The intrigue and danger of Tudor England provides a perfect setting for a historical novel and this one doesn’t disappoint. There was no other time in English history when it was more dangerous to be a nun or a monk and there must be a thousand stories waiting to be told, each one different but all equally as terrifying.

In a time when new religious rules were being made and broken everyday and the religious houses of England were in peril. When Joanna Stafford breaks out of Dartford Priory to attend the burning of her cousin for treason against the king, her headstrong act plunges her into a dangerous adventure. As an unwilling agent to Stephen Gardiner, Bishop of Winchester, her quest takes her far and wide across the English countryside.

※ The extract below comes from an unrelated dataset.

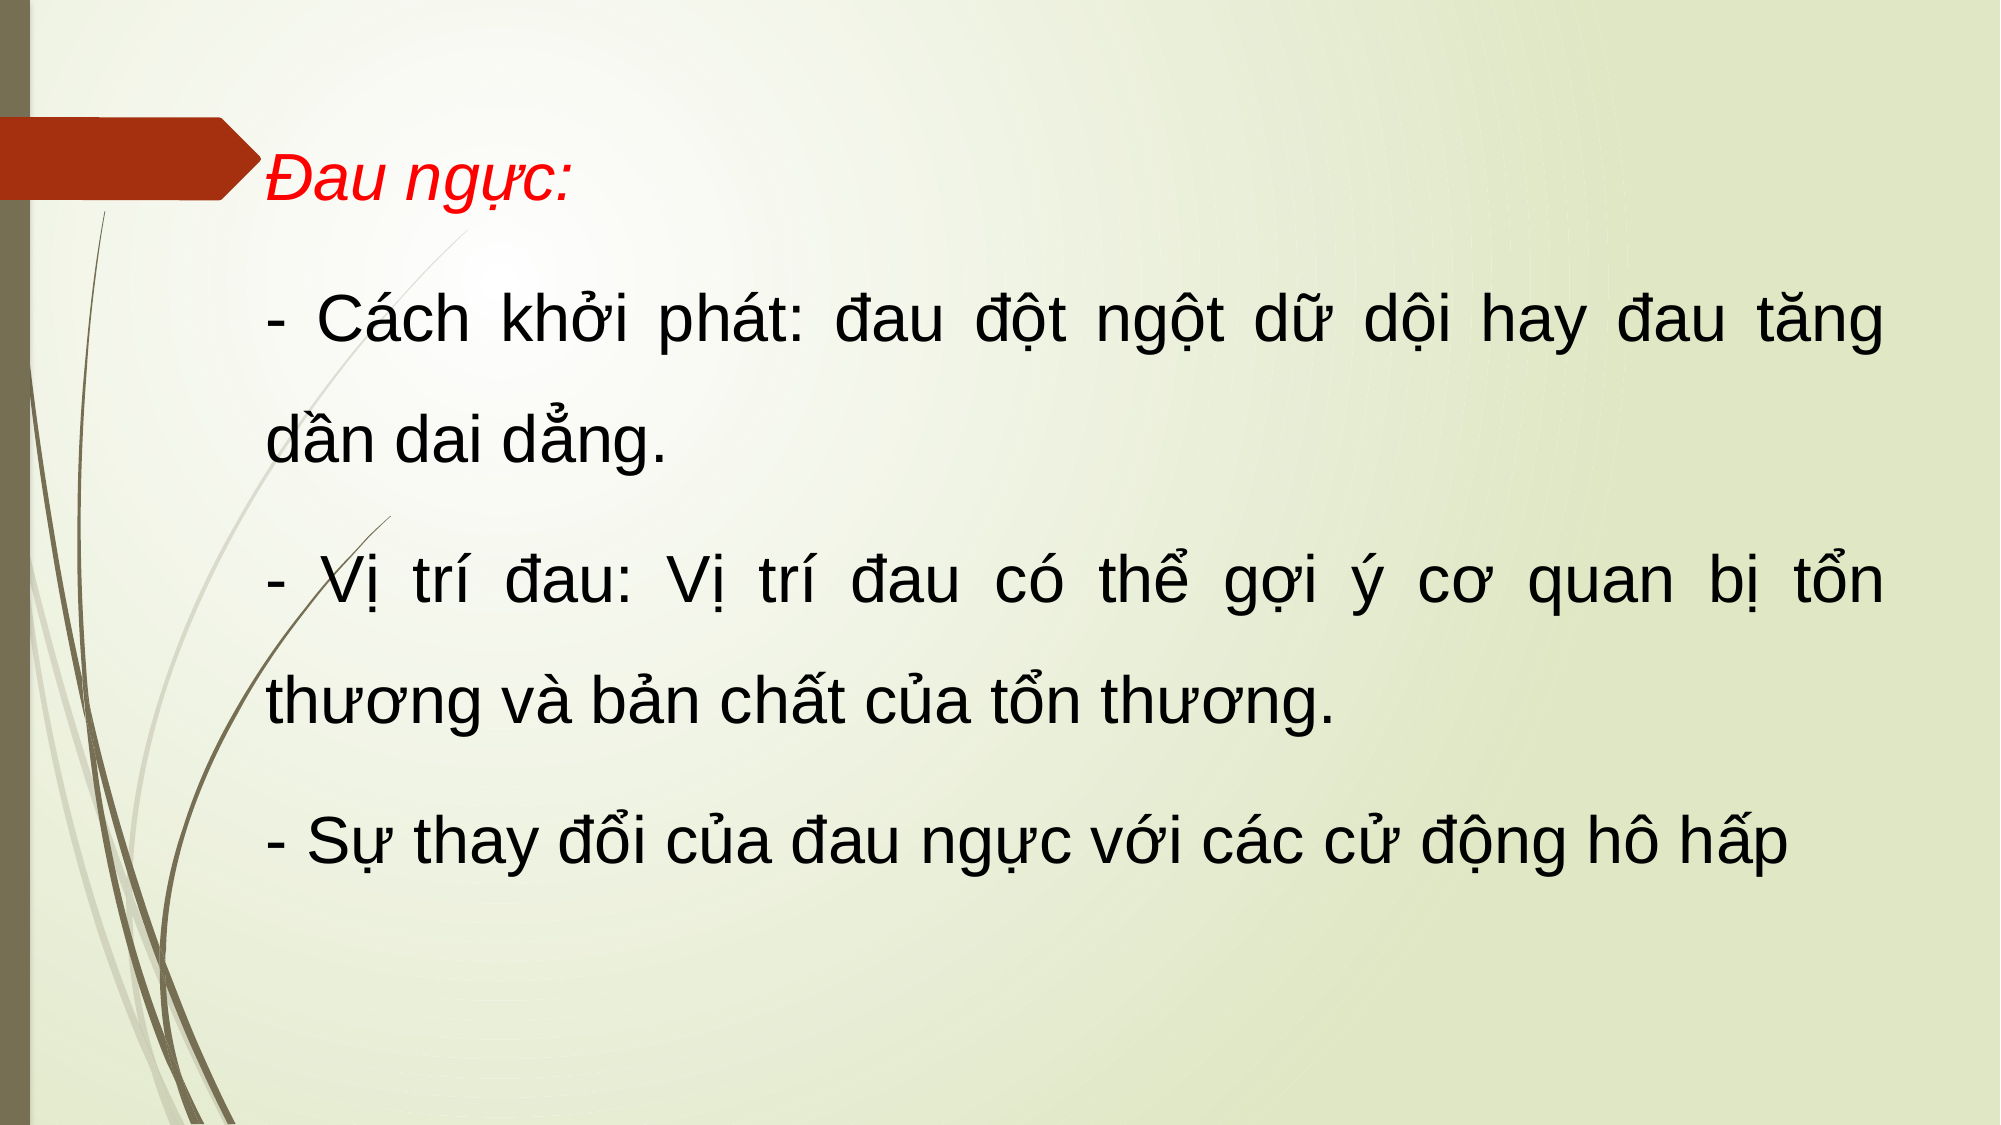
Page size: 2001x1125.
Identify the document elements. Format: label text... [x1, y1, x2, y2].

list Đau ngực: - Cách khởi phát: đau đột ngột dữ dội hay đau tăng dần dai dẳng. - Vị trí đau: Vị trí đau có thể gợi ý cơ quan bị tổn thương và bản chất của tổn thương. - Sự thay đổi của đau ngực với các cử động hô hấp [250, 86, 1903, 1066]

There are a few Americanisms (a very few) that perhaps an English editor could have helped with but, on the whole, I found the setting and the characters convincing, the historical detail accurate and the narrative gripping. It is what you might term a ‘page turner.’

Other reviewers have likened it to Dan Brown but I found it far better. This book doesn’t need sensationalism to be a success and the twists and turns of the plot are much more credible. It is not graphic enough to make the reader wince but that doesn’t mean you won’t share Joanna’s torment and understand her pain.

Nancy Bilyeau helps her reader experience the English reformation through the eyes of those who suffered the most; the inmates of the falling religious houses that had survived unscathed for centuries until Henry VIII’s greedy eye fell upon their riches.